## Dataset entries:

[Start of section]

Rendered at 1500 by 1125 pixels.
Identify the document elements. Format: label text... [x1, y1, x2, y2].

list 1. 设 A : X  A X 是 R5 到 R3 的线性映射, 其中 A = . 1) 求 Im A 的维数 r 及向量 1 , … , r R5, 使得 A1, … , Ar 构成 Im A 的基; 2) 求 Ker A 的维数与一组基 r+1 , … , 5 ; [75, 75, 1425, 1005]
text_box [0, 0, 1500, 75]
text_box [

[End of section]

## What the exercise asks:
Put down each entry again, unchanged and complete.

## Response for this exercise:
Rendered at 1500 by 1125 pixels.
Identify the document elements. Format: label text... [x1, y1, x2, y2].

list 1. 设 A : X  A X 是 R5 到 R3 的线性映射, 其中 A = . 1) 求 Im A 的维数 r 及向量 1 , … , r R5, 使得 A1, … , Ar 构成 Im A 的基; 2) 求 Ker A 的维数与一组基 r+1 , … , 5 ; [75, 75, 1425, 1005]
text_box [0, 0, 1500, 75]
text_box [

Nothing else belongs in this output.